How do transoral robotic surgery (TORS) and upper airway stimulation (UAS) compare for treating tongue base obstruction contributing to obstructive sleep apnea (OSA)?
Bottom line: UAS is successful in treating OSA, showing improved outcomes, length of stay, and readmission compared to TORS.
Explore This IssueApril 2019
Background: TORS tongue base reduction utilizes robotic instrumentation to perform a lingual tonsillectomy combined with midline glossectomy and supraglottoplasty. With UAS, the hypoglossal nerve is selectively stimulated to induce muscle tone in the upper airway, relieving obstruction and reducing apnea and hypopnea burden; there is also evidence that it improves obstruction at the velum through coupling of the palatoglossus muscle.
Study design: Retrospective review of 100 patients (24 TORS, 76 UAS) from the senior authors’ surgical database who were treated between January 2011 and July 2017.
Setting: Thomas Jefferson University, Philadelphia.

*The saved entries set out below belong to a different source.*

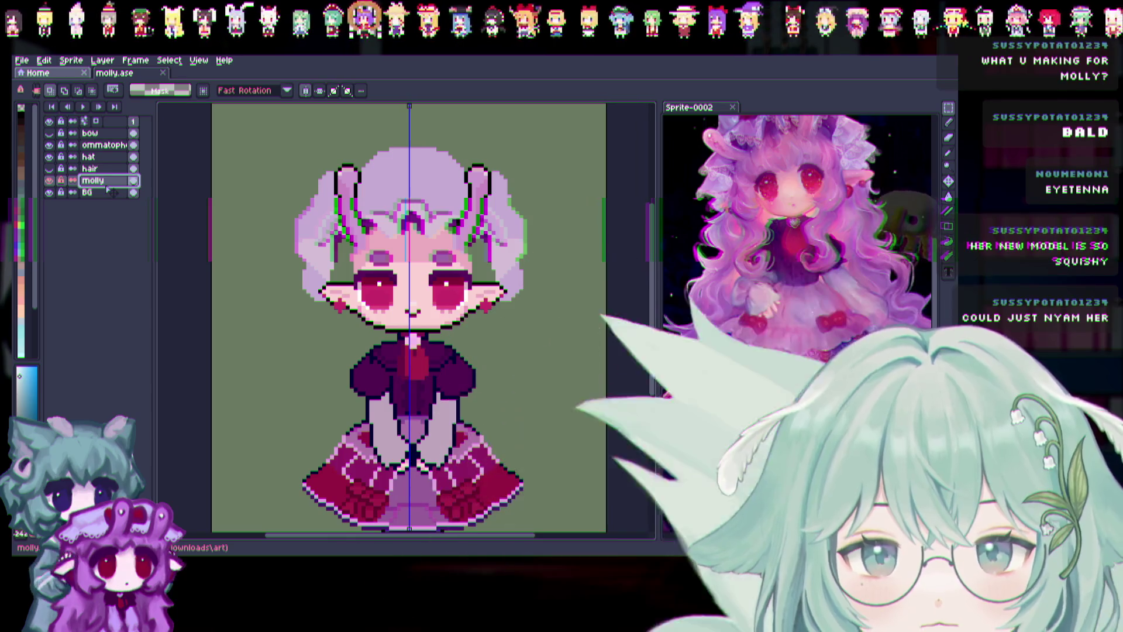
pyautogui.click(50, 144)
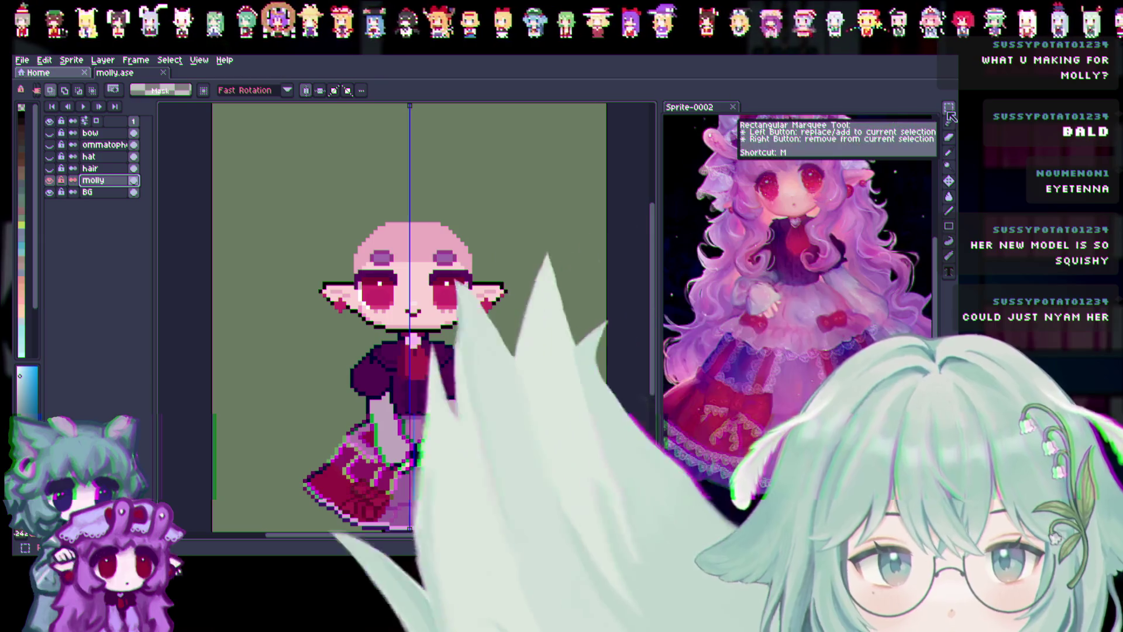
pyautogui.rightClick(125, 183)
pyautogui.click(125, 227)
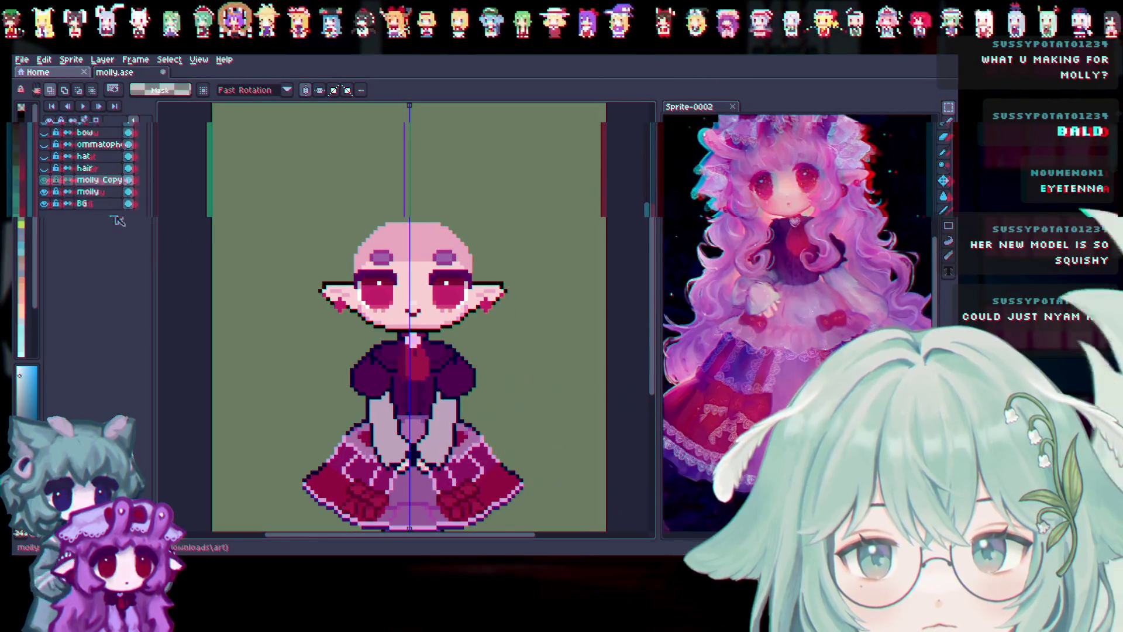
# Rename 'molly Copy' to 'head' and 'molly' to lowercase 'body' via Layer Properties.
pyautogui.doubleClick(110, 181)
pyautogui.write('Head')
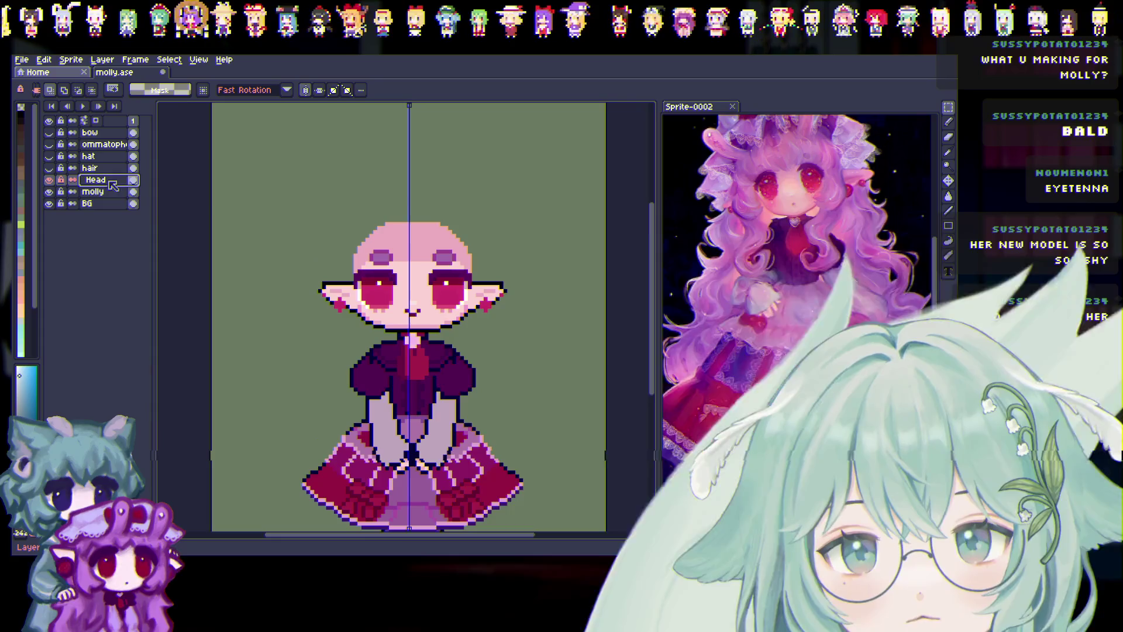
pyautogui.doubleClick(108, 192)
pyautogui.write('ody')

Synopsis: Thirty-seven TORS and 94 UAS were performed. In the TORS cohort, 16 underwent prior OSA surgery; the mean preoperative AHI and O2 desaturation nadir were 35.70 and 80.50, respectively. In the UAS cohort, 14 patients underwent prior OSA surgery; the mean preoperative AHI and O2 desaturation nadir were 36.64 and 80.27, respectively. The mean postoperative AHI and O2 desaturation nadir in the TORS cohort were 20.05 and 84.10, respectively. The surgical success rate, patients who reached an AHI less than 15, and patients who reached and AHI less than 5 were 54.17%, 50.00%, and 20.83%, respectively. The mean postoperative AHI and O2 desaturation nadir of the UAS cohort were 7.20 and 88.77, respectively. Surgical success rate, patients who reached an AHI less than 15, and patients who reached an AHI less than 5 were 86.84, 89.47, and 59.21, respectively. TORS cohort patients had a mean length of hospital stay of 1.33 days; four patients had a 30-day unplanned readmission for dehydration and pain control. All UAS cohort patients underwent ambulatory surgery, and no patients were readmitted to the hospital. There were no major complications in either group. Limitations included a less-direct comparison between UAS and TORS due to the multilevel nature of UAS.
Citation: Huntley C, Topf MC, Christopher V, et al. Comparing upper airway stimulation to transoral robotic base of tongue resection for treatment of obstructive sleep apnea. Laryngoscope. 2019;129:1010–1013.